Mark Roberts, the national lead for football policing, told Sky he was concerned about some of the comments he had heard regarding the conditions for restarting the league, which was suspended in mid-March due to the COVID-19 pandemic.
Discussions are continuing about resuming games after clubs were told only neutral venues approved from a health and safety point of view will be allowed.
Brighton & Hove Albion chief executive Paul Barber said his team were opposed to surrendering home advantage and Christian Purslow, his counterpart at Aston Villa, said relegation would be a 200 million pounds catastrophe.

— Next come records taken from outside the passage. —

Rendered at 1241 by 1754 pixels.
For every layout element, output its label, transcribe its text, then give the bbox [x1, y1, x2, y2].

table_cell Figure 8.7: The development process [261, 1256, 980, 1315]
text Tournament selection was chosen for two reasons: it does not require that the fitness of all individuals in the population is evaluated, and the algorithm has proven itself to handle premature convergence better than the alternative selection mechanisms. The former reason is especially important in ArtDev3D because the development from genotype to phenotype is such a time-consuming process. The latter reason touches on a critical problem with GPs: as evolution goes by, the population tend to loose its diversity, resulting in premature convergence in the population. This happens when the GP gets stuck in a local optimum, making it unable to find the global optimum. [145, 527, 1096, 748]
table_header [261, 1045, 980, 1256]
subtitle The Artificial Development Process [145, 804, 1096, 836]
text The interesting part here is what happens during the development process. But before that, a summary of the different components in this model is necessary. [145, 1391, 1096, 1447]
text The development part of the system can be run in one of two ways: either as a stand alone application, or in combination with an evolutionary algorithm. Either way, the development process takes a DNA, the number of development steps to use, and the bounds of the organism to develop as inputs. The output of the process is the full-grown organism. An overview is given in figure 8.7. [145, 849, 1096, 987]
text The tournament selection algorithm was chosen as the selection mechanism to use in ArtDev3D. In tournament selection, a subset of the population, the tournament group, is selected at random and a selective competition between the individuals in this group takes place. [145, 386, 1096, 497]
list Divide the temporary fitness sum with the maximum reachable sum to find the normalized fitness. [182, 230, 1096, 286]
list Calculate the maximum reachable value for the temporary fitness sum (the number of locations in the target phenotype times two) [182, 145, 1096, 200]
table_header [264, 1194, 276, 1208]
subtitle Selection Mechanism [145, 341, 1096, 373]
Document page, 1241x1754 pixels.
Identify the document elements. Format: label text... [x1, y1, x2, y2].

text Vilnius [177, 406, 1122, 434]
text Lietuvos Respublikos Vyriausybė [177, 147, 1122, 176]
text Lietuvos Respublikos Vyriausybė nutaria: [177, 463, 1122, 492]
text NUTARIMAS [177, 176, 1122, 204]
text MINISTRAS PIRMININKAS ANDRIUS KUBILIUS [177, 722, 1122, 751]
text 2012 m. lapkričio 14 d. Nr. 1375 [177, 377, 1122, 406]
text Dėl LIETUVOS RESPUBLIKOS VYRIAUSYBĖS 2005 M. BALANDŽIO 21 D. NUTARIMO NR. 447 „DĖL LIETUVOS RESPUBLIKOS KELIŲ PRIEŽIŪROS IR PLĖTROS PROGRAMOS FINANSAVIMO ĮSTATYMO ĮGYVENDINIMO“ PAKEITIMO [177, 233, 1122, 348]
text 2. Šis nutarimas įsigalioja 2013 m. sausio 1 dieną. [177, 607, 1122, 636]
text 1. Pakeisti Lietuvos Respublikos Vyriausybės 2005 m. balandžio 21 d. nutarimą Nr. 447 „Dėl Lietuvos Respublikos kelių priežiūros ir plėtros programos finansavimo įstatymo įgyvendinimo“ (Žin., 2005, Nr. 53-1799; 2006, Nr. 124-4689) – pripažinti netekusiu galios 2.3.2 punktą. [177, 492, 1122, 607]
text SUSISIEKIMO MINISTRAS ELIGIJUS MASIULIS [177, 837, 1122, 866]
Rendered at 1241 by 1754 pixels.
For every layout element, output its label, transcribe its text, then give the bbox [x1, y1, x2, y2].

"The things that are starting to concern me a little as we get closer to a potential restart are comments we're hearing on the margins by people involved in football," Deputy Chief Constable Roberts said.
"... Comments such as 'we might get relegated', 'we don't want to play at neutral venues,' 'when we played them away there were fans in the stadium', 'we play at home without fans that's a disadvantage', 'we want to get the trophy'.
"I get this in a football context that these are all a big deal. But in the context where 30,000 people have died (in the UK) and the total is still going up, then it's not such a big deal.
"We want to work with football... get the season back going for the commercial reasons, for the morale reasons ... but we have to remind ourselves that cannot be at the risk of putting a single further life in jeopardy," Roberts said.